EXCERPT:
┌──
In the successful study, Pickett notes, the infection prevention rate was as high as 90 percent in those who took the pills consistently as directed. But patient adherence is a problem for all treatments and arguably more so for preventive ones.
The CDC estimates that about 50,000 people are newly infected with HIV each year, and more than half of those are men who have sex with men.
Last year, the agency put out an “interim guidance” for doctors prescribing Truvada off-label for protection against HIV infection, called “pre-exposure prophylaxis,” or PrEP. CDC said the drug could be an effective preventive measure for high-risk gay men, when combined with close monitoring to ensure they are actually taking the drug, counseling, access to condoms and regular screening for HIV and other sexually transmitted diseases.
“It’s like they thought [PrEP] approval was a done deal,” said Tim Boyd, public affairs manager for the AIDS Healthcare Foundation. He also said that in the real world, patients are unlikely to get all of the counseling and screening that were part of the successful international trial and the CDC’s recommendations.
In February, the FDA granted a “priority review” of the application, which is reserved for drugs that offer a major advancement in treatment or treatment where none other exists. And a decision is expected in June.
That sets the stage for a contentious FDA advisory committee meeting on the subject May 10. The agency is limiting the public comments to one hour, and advocates on both sides of the question intend to press their case.
└──
[Records from a dataset]
┌──
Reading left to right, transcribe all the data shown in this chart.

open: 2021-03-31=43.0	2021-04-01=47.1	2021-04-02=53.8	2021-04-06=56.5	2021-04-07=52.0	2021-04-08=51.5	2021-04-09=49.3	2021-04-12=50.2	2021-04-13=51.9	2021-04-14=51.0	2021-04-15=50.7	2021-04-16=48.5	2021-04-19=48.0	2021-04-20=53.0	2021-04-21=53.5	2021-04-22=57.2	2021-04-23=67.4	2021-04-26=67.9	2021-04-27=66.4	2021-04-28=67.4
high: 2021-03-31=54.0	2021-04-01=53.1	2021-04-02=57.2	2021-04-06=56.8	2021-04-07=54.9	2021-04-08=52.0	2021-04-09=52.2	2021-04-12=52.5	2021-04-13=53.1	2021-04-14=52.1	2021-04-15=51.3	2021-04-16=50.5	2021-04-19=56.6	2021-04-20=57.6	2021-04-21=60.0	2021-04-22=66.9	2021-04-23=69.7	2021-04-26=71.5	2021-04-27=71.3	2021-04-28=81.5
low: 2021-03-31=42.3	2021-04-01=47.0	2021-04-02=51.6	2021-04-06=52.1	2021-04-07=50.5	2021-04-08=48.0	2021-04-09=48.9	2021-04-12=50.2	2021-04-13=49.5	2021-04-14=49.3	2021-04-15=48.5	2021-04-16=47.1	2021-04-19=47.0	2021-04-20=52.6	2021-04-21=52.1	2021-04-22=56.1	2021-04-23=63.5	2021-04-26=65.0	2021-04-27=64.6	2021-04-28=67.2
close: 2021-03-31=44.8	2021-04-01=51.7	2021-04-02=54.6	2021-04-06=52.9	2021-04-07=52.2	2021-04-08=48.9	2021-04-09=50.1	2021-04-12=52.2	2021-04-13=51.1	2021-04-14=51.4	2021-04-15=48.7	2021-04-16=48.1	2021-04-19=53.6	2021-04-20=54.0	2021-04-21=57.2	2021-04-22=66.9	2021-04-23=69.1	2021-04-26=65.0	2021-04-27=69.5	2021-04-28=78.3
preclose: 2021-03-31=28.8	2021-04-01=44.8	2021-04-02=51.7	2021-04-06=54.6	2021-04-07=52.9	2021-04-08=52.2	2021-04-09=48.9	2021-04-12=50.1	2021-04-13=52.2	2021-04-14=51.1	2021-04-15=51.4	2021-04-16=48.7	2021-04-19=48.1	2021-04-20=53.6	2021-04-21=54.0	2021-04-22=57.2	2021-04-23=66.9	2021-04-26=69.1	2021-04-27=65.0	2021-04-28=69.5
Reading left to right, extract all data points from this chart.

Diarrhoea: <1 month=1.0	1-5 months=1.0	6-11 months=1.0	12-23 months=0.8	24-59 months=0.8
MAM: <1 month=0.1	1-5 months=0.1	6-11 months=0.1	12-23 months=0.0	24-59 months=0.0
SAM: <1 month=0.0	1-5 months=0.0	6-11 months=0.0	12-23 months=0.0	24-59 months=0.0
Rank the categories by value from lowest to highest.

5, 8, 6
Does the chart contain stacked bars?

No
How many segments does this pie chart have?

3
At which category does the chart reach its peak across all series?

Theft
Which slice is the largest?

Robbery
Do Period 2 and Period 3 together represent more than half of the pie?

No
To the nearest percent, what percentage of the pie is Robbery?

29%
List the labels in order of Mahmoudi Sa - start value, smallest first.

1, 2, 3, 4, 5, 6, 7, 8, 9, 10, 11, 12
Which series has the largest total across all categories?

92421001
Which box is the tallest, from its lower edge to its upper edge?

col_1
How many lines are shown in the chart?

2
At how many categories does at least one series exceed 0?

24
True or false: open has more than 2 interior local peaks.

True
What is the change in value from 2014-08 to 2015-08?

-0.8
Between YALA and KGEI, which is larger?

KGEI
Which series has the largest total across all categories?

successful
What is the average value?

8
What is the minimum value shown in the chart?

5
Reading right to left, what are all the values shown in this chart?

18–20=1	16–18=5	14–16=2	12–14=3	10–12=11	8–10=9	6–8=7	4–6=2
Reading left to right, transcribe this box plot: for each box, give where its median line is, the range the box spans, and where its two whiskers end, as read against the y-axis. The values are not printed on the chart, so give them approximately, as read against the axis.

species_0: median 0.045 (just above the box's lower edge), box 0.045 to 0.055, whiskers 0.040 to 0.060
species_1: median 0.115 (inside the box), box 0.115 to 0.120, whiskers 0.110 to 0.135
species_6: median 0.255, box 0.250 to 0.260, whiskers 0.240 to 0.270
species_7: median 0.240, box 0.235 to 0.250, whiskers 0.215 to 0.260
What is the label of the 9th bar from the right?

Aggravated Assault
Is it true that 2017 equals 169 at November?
└──
WHAT YOU WILL DO:
- 1) Set down everything in the article on HIV prevention pills from "In the successful" down to "sexually transmitted diseases.", word for word.
- 2) Translate this sentence from the article on HIV prevention pills into Spanish: "The CDC estimates that about 50,000 people are newly infected with HIV each year, and more than half of those are men who have sex with men."
- 3) Write what comes next in the article on HIV prevention pills, picking up after its final sentence.

RESPONSES:
- 1)
In the successful study, Pickett notes, the infection prevention rate was as high as 90 percent in those who took the pills consistently as directed. But patient adherence is a problem for all treatments and arguably more so for preventive ones.
The CDC estimates that about 50,000 people are newly infected with HIV each year, and more than half of those are men who have sex with men.
Last year, the agency put out an “interim guidance” for doctors prescribing Truvada off-label for protection against HIV infection, called “pre-exposure prophylaxis,” or PrEP. CDC said the drug could be an effective preventive measure for high-risk gay men, when combined with close monitoring to ensure they are actually taking the drug, counseling, access to condoms and regular screening for HIV and other sexually transmitted diseases.

- 2) Los CDC estiman que cada año alrededor de 50.000 personas se infectan por primera vez con el VIH, y más de la mitad de ellas son hombres que tienen sexo con hombres.

- 3)
In an irony for opponents, it was AIDS groups in the 1990s that pressured the FDA to limit the clinical trials required for approval of drugs to treat a disease that was then killing thousands of people a year.
“Back then, we wanted them to push the drugs out as fast as they could,” Boyd said. “Now we want them to slow down and take their time.”
An FDA spokeswoman declined to comment for this story.
David Kessler was FDA commissioner from 1990 to 1997 and worked to push through reforms that dramatically accelerated AIDS drugs development and helped make the first effective anti-retroviral “cocktail” treatment for the disease available in 1996.
Those reforms were codified in FDA’s “accelerated approval,” which allows drug developers to show that a treatment is effective against a surrogate marker of the disease, rather than its ability to cure the disease itself. That shortens the length of clinical trials, because researchers can look for signs that the treatment is working, rather than waiting to see, for instance, that a person is cured.
Accelerated approval is different from the “priority review” FDA granted Truvada in this case, which basically holds the agency to its usual standards for approval, but devotes more staff to do the review quickly.
In an interview, Kessler said the AIDS groups in the 1990s quickly became scientifically sophisticated and, once treatments were available, began to weigh in against allowing drug companies short-cuts on extensive clinical trials.
“When you have nothing available, and people are dying, you’re willing to try everything,” Kessler said. “When you have drugs that work, you try to optimize.”
He is not surprised by the different opinions of AIDS groups and said the robust discussion would help vet the complicated issues surrounding a drug for AIDS prevention.
“In the end, this is about risk and benefit,” he said. “If you look at the risks, are they acceptable in light of the benefits? That’s always the question, and there’s no computer program that you can feed in the risk and benefits and come up with a formulaic answer. There’s always a judgment call.”
As for Truvada, Kessler said “the good news is we can have the debate — which is a legitimate debate — in the environment of people having options not to die.”